I've been told that the Holy Spirit is a disrupting presence in the Church, so maybe this is for the best.

Right now, one of the chief things I'm dissatisfied with is the Gospel. Well, that's not quite right. I'm not dissatisfied with the Gospel per se. Rather, I feel like I've misplaced it. I've looked around, and I can't seem to find it. This is also something that happens to me from time to time.

The standard Lutheran definition of "the Church" is this: "The Church is the congregation of saints, in which the Gospel is rightly taught and the Sacraments are rightly administered." (Augsburg Confession, Article VII) I had to look up the precise wording, and it surprised me. It's wrong! The Church is where the Gospel is preached, not where the Gospel is taught, right? Maybe that's part of the problem.

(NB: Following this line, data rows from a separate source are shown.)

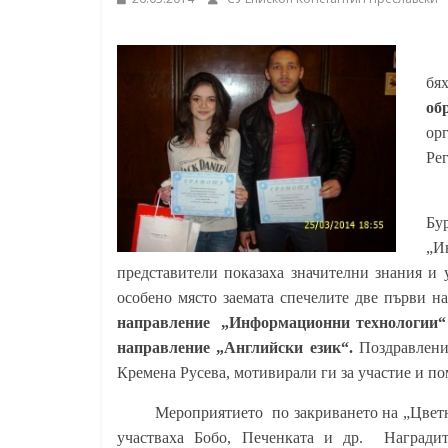
Константин
Преславски"
–
бя
Бургас
об
ор
Ре
Бур
„И
представители показаха значителни знания и 
особено място заемата спечелите две първи н
направление
„Информационни технологии“
направление „Английски език“.
Поздравлени
Кремена Русева, мотивирали ги за участие и по
Мероприятието
по закриването на „Цвет
участваха Бобо, Печенката и др.
Награди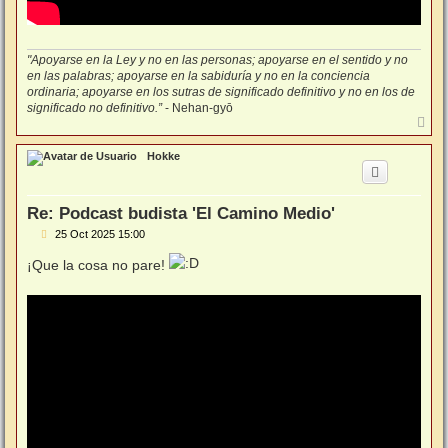
"Apoyarse en la Ley y no en las personas; apoyarse en el sentido y no
en las palabras; apoyarse en la sabiduría y no en la conciencia
ordinaria; apoyarse en los sutras de significado definitivo y no en los de
significado no definitivo.”
- Nehan-gyō
A
r
r
Hokke
i
b
a
Re: Podcast budista 'El Camino Medio'
M
25 Oct 2025 15:00
e
n
¡Que la cosa no pare!
s
a
j
e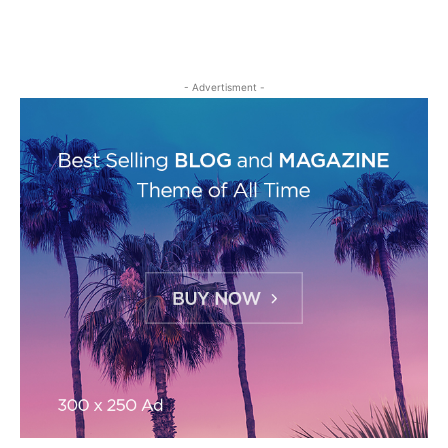
- Advertisment -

Anyway, I haven't been to church in a while, and when I was going, I didn't often feel like I was hearing the Gospel. That's not to say it wasn't being preached necessarily, but I wasn't hearing it. Maybe it's me.

The trouble is, I'm not sure what the Gospel is. What's more, I probably don't believe that you know either. Sure, "God so loved the world that he gave his only begotten Son...." and "Christ died for our sins" and so on. But, if I can bring Chaung-Tzu into such a hallowed discussion, "The men of old took all they really knew with them to the grave. Their words are only dirt they left behind." Or, perhaps more irreverantly, to paraphrase Inigo Montoya, "You keep using those words. I don't think they mean what you think they mean."

Rod Rosenbladt tells the story of one of his mentors explaining to him what the Church is. He was told, "When the pastor hands you the bread and says, 'This is the body of Christ, given for you,' that is the Church." I like that. It's the place where the Sacraments are administered and the Gospel is preached (not taught). At this simple level, while I still may not know what the Gospel is, I hear it, I feel it, I receive it. Maybe I just need to find a church which celebrates the Sacraments more often.

Several years ago, I told myself in this blog, "To me, the Gospel is that in the person of Jesus Christ the kingdom of God has begun to break into this world. In Christ Jesus, God has begun to fulfill his promise of new heavens and a new earth." That's not bad. I feel my heart strangely warmed to hear it.

My complaint, I guess, is that I'm not finding that in church. Too often I find myself in churches where you'd think that Jesus' preaching began with, "The Counsel of God is at hand. Rejoice and listen to the Good Advice," and ended with, "All insight in heaven and earth has been given to me. Go, therefore, and make church members of all nations, inviting them to drink coffee and join small groups, and sharing with them many of the things that you may deduce from what I have taught you." That doesn't work for me.

Perhaps I shouldn't be so cynical. Maybe I should go to church.